Segment Open

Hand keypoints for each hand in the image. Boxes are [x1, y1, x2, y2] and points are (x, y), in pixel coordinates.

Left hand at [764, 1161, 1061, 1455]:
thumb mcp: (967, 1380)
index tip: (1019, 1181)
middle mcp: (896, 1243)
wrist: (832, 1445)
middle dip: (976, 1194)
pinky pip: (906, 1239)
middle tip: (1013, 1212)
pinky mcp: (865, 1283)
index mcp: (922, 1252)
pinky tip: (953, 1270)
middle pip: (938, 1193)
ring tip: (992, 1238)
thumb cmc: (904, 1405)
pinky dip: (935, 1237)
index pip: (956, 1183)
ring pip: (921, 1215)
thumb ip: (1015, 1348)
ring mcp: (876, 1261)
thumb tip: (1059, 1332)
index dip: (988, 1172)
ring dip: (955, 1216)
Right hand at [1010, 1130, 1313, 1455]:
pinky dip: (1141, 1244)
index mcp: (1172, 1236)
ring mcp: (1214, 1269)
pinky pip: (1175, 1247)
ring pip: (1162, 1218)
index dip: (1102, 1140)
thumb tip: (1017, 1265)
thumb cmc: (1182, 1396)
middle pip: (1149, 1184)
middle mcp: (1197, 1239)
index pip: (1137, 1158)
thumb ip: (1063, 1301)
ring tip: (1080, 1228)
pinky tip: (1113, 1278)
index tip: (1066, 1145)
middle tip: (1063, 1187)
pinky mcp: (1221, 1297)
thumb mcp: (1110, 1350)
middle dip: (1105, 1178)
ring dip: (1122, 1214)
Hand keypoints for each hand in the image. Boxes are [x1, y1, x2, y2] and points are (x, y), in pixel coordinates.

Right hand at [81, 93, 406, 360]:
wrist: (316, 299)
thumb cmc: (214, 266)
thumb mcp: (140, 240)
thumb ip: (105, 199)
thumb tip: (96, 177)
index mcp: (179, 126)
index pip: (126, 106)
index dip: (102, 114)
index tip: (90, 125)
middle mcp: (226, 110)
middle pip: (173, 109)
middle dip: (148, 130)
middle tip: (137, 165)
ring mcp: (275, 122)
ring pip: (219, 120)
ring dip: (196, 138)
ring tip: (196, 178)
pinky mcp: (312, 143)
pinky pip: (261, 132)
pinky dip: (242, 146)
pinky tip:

Segment Closed

Task brief:
Check each line above for the word "ring" and copy the ones that have it.

Completed exercise:
ring tip: (992, 1238)
ring pip: (921, 1215)
ring mcp: (876, 1261)
ring dip: (955, 1216)
ring mcp: (1214, 1269)
ring pip: (1162, 1218)
ring tip: (1080, 1228)
ring dip: (1122, 1214)
ring mcp: (275, 122)
ring pip: (219, 120)
ring dip: (196, 138)
ring tip: (196, 178)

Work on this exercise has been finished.